Shortly thereafter, Airspan scored a $25 million loan from Fortress. Concurrently, former Ericsson executive Glenn Laxdal agreed to replace Eric Stonestrom as Airspan's CEO. Stonestrom became Airspan's executive chairman. Airspan also sold its Mimosa fixed wireless business and embarked on an unspecified round of layoffs.
In November, Michael Liebowitz left Airspan's board of directors. Liebowitz was the CEO of New Beginnings Acquisition Corp., the special purpose acquisition company that Airspan used to go public in 2021. Two days later another Airspan board member, Dominique Trempont, left.
"Trempont's resignation was not due to a disagreement with the company on any matter relating to the company's operations, policies or practices," Airspan wrote at the time in an SEC filing.
But then, in December 2023, two more board members left, including Airspan's longtime CEO, Stonestrom, who had held the post since 1998.
"I believe a path to greater shareholder value across all of the classes of stakeholders would have been to agree a pre arranged percentage split of proceeds among the significant classes and then conduct a formal auction with a hard deadline and finite timeline," Stonestrom wrote in his resignation letter.
In his own departure letter two days later, board member Bandel Carano offered an even more dire assessment: "I simply am unable to remain a director due to extreme asymmetry of critical information disclosure to directors especially as it pertains to Fortress controlled strategic liquidation activities. Thank you and best of luck."
The executive familiar with Airspan's operations who spoke with Light Reading on the condition of anonymity denied that the company is in "controlled strategic liquidation activities."
The trouble with being small
Airspan has a long and storied history in the US wireless industry. It worked for years to sell 4G equipment to a handful of mobile network operators looking for innovative ways to densify their networks.

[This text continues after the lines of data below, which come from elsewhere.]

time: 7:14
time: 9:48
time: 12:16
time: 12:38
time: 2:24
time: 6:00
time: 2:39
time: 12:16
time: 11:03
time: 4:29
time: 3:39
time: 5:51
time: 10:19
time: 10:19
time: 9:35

Perhaps Airspan's most noteworthy claim to fame in that arena was its work with Sprint prior to T-Mobile's acquisition of the operator in 2020. After Sprint's parent SoftBank decided to pull back on an expensive network buildout plan, Sprint turned to Airspan's Magic Box to improve its network coverage and capacity. According to Stonestrom, Sprint ultimately deployed 300,000 Magic Boxes at the cost of around $400 million – an effort he said resulted in a network that would have cost ten times as much if Sprint had used equipment from traditional suppliers like Nokia and Ericsson.
Today, Airspan's customers include Gogo and Charter Communications in the US, Reliance Jio in India, and Rakuten in Japan. But Airspan's third quarter 2023 revenues clocked in at just $14 million – that's down from the $39 million the company reported during the same period in 2021 after its initial pubic offering.

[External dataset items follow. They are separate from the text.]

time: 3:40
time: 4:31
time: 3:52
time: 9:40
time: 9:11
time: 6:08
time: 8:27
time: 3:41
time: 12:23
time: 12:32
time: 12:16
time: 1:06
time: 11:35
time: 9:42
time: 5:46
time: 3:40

As a result, Airspan is following vendors such as Ericsson, Amazon and Globalstar into the private wireless networking industry. According to the Airspan executive, the company has managed to score a large number of private wireless networking tests and pilots. One example is Airspan's November 2023 announcement of a 5G millimeter wave network for Australia's Prospecta Utilities.
But most of those private networking pilots haven't matured into actual deployments.
To be clear, Airspan isn't the only company caught flat-footed by the slow-to-develop market for private wireless networking. Moreover, it's not the only wireless equipment vendor to report sluggish demand in recent months.
But Airspan also doesn't have much padding while it waits for things to improve.